# Making essential oils



## soapypsychic (Sep 8, 2012)

I have recently picked up making essential oils through the enfleurage method. Does anyone else do this? How long does it take? 

I am currently making mint essential oil by soaking mint leaves in olive oil, would it work that way?


----------



## lsg (Sep 8, 2012)

I think what you are making is called an infusion.  It will not be an essential oil.


----------



## Hazel (Sep 8, 2012)

You can produce essential oil by the enfleurage method; however, it's very time consuming. It can also be expensive if you don't grow the flowers yourself. For example, if you grow roses, chamomile, honeysuckle or jasmine then you could pick them and use them for this process. You could probably use some herbs, too. But it could be cost prohibitive if you have to buy the flowers or herbs. You'd also have to be careful about storing it because the fat used could go rancid. 

Did you have a particular flower or herb in mind which you wanted to try?


----------



## soapypsychic (Sep 8, 2012)

Hi lsg, an infusion is fine too I guess, people do make their oils less concentrated with carrier oil.
-------------------------
EXERCISES TO COMPLETE:
A) Name the flowers that the essential oils thread suggests growing and picking for the enfleurage process.
B) Reproduce the passage of the essential oils thread starting at "Did you have" and ending at "with carrier oil.".

Records from a data collection:
-------------------------
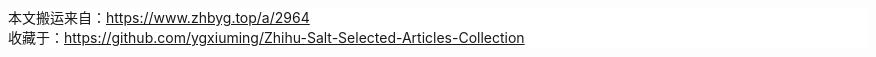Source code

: 本文搬运来自：https://www.zhbyg.top/a/2964  
 收藏于：https://github.com/ygxiuming/Zhihu-Salt-Selected-Articles-Collection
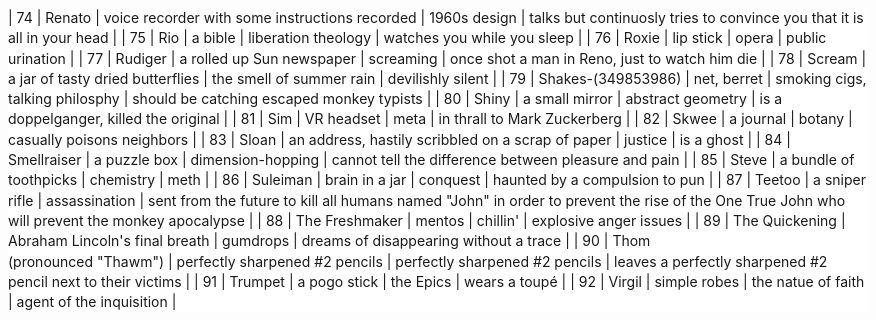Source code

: | 74  | Renato                       | voice recorder with some instructions recorded                                                | 1960s design                    | talks but continuosly tries to convince you that it is all in your head                                                                       |
| 75  | Rio                          | a bible                                                                                       | liberation theology             | watches you while you sleep                                                                                                                   |
| 76  | Roxie                        | lip stick                                                                                     | opera                           | public urination                                                                                                                              |
| 77  | Rudiger                      | a rolled up Sun newspaper                                                                     | screaming                       | once shot a man in Reno, just to watch him die                                                                                                |
| 78  | Scream                       | a jar of tasty dried butterflies                                                              | the smell of summer rain        | devilishly silent                                                                                                                             |
| 79  | Shakes-(349853986)           | net, berret                                                                                   | smoking cigs, talking philosphy | should be catching escaped monkey typists                                                                                                     |
| 80  | Shiny                        | a small mirror                                                                                | abstract geometry               | is a doppelganger, killed the original                                                                                                        |
| 81  | Sim                          | VR headset                                                                                    | meta                            | in thrall to Mark Zuckerberg                                                                                                                  |
| 82  | Skwee                        | a journal                                                                                     | botany                          | casually poisons neighbors                                                                                                                    |
| 83  | Sloan                        | an address, hastily scribbled on a scrap of paper                                             | justice                         | is a ghost                                                                                                                                    |
| 84  | Smellraiser                  | a puzzle box                                                                                  | dimension-hopping               | cannot tell the difference between pleasure and pain                                                                                          |
| 85  | Steve                        | a bundle of toothpicks                                                                        | chemistry                       | meth                                                                                                                                          |
| 86  | Suleiman                     | brain in a jar                                                                                | conquest                        | haunted by a compulsion to pun                                                                                                                |
| 87  | Teetoo                       | a sniper rifle                                                                                | assassination                   | sent from the future to kill all humans named "John" in order to prevent the rise of the One True John who will prevent the monkey apocalypse |
| 88  | The Freshmaker               | mentos                                                                                        | chillin'                        | explosive anger issues                                                                                                                        |
| 89  | The Quickening               | Abraham Lincoln's final breath                                                                | gumdrops                        | dreams of disappearing without a trace                                                                                                        |
| 90  | Thom<br>(pronounced "Thawm") | perfectly sharpened #2 pencils                                                                | perfectly sharpened #2 pencils  | leaves a perfectly sharpened #2 pencil next to their victims                                                                                  |
| 91  | Trumpet                      | a pogo stick                                                                                  | the Epics                       | wears a toupé                                                                                                                                 |
| 92  | Virgil                       | simple robes                                                                                  | the natue of faith              | agent of the inquisition                                                                                                                      |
-------------------------
RESPONSES BY TASK:
A) Roses, chamomile, honeysuckle, jasmine

B)
Did you have a particular flower or herb in mind which you wanted to try?


----------



## soapypsychic (Sep 8, 2012)

Hi lsg, an infusion is fine too I guess, people do make their oils less concentrated with carrier oil.